Workout Zones

(Brian Mull) #1

I’m new to zwift and just starting to get into a training plan. I’m doing the beginner plan now. If the directions of a workout tell me I should be spending 40% in zone 1 and 60% in zone two, but I’m more in zone 2 and 3, what should I do differently. I’m staying with the watts and cadence’s that zwift is telling me to use. Want to maximize my gains.

(Vince Kim) #2

You can lower your ftp a bit (manually by editing your profile settings) so you are actually riding in z1 and z2 as prescribed by the workout.

(Brian Mull) #3

Thanks. Would that be the recommended way to go even if I have no real problem keeping up with the program the way I’m doing it? Riding in zones 2 and 3 feels fine, but if pushing it is reducing my gains, I’ll lower it.

(Vince Kim) #4

Maybe you should do an ftp test then do your workouts based on your new ftp. Regarding beginner workout plan being too easy, I’d still stick with it since it’ll build your base fitness at least. After that do harder workouts. Can’t hurt.

(Brian Mull) #5

I did do an ftp test. I suppose I’ll just l or the number a bit and see how that goes.

(Shydn Crumph) #6

if you start with a beginner program it does make sense that the majority of your sessions are z1-z2. the goal of that being a) getting into a routine of training (not just the difficulty but also getting used to riding a few hours a week, body position, etc) and b) building a base level of fitness, i.e. endurance.

most training programs also have you do 80% of training sessions in the z2 region and only 20% at or above z4. z3 is avoided due to that zone not showing greater gains.

the above is true for cyclists who actually have no time limitations for training . those with limited time available (weather, work, etc) are often advised to train at “sweetspot”, which is between z3 and z4 for best gains over time.

(you can google “polarized training” and “sweetspot training” for more info)

having said all that you may want to consider sticking with the program, even if the easy sessions feel really easy (which they are supposed to). if the hard sessions feel hard but doable you’re probably spot on.

alternatively, you could consider jumping ahead a few weeks into the program or start with an advanced program. maybe you enjoy that better and you still follow a structured plan.


(Brian Mull) #7

I get that the sessions should be mostly in zone 1 and 2 (especially as a beginner). My issue was that in reality, following the instructions of the program, my results were showing up more in zone 2 and 3.

I think I may have found party of the issue. I had no max heartrate set. I took care of that and did a ride yesterday, and the results seemed to match better. Strange thing is, I see you can set the max heartrate from an iOS device, but I don’t see where you can set it from a computer or apple TV. The option didn’t show up.

(Shydn Crumph) #8

i dont quite get your point. the training programs are based on your ftp power making your heart rate actually irrelevant.

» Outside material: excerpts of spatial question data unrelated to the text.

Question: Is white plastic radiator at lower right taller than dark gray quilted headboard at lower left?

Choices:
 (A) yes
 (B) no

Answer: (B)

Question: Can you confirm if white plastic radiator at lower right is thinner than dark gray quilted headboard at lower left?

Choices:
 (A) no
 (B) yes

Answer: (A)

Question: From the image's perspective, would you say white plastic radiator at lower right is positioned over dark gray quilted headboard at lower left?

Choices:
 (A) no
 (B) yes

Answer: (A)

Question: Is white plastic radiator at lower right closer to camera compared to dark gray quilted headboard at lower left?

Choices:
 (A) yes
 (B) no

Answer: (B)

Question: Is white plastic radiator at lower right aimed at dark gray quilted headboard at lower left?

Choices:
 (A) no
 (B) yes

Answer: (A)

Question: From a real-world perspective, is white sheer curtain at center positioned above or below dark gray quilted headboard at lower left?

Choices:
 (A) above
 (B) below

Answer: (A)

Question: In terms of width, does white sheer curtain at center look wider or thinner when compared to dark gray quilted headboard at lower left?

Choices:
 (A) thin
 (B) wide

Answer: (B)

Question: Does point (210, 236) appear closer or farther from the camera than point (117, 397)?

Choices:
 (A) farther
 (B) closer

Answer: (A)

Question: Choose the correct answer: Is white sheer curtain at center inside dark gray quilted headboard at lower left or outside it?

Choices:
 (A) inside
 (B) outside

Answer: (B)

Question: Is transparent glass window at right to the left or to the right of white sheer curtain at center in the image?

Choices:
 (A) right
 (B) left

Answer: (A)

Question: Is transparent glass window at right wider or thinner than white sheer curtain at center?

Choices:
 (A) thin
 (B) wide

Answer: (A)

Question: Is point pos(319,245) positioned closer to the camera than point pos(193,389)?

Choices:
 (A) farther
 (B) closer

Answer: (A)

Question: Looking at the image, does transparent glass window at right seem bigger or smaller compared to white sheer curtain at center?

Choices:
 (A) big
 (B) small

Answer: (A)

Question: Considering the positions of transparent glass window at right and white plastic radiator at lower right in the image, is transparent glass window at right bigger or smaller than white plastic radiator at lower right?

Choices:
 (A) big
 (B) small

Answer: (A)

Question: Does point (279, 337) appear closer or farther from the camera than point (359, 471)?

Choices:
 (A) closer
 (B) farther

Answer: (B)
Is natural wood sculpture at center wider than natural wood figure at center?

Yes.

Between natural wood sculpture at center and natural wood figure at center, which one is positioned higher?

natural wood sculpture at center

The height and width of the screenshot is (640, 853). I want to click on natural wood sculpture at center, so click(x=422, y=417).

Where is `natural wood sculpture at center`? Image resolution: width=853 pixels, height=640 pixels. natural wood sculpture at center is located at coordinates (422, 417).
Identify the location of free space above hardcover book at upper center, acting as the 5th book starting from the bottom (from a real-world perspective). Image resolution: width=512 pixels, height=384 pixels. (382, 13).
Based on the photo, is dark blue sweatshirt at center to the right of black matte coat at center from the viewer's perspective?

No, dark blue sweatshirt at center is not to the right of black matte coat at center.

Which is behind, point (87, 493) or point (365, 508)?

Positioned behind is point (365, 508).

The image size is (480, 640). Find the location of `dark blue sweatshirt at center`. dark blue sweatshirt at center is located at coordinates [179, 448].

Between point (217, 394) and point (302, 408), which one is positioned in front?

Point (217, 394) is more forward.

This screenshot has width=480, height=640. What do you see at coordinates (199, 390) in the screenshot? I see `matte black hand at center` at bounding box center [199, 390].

also, not sure what you mean with “my results were showing up more in zone 2 and 3.” sounds like you are cycling at higher wattage than prescribed.




(Brian Mull) #9


What you typed in here was very helpful and triggered in my brain the problem with my thinking. In the past, I trained with heart rate zones, so whenever I see one of those 5 zone graphs, that’s where my brain goes.

When I was looking at the zone graphs on the workout description, I was reading it like a heart rate graph. I’m straight now. Thanks all for the responses.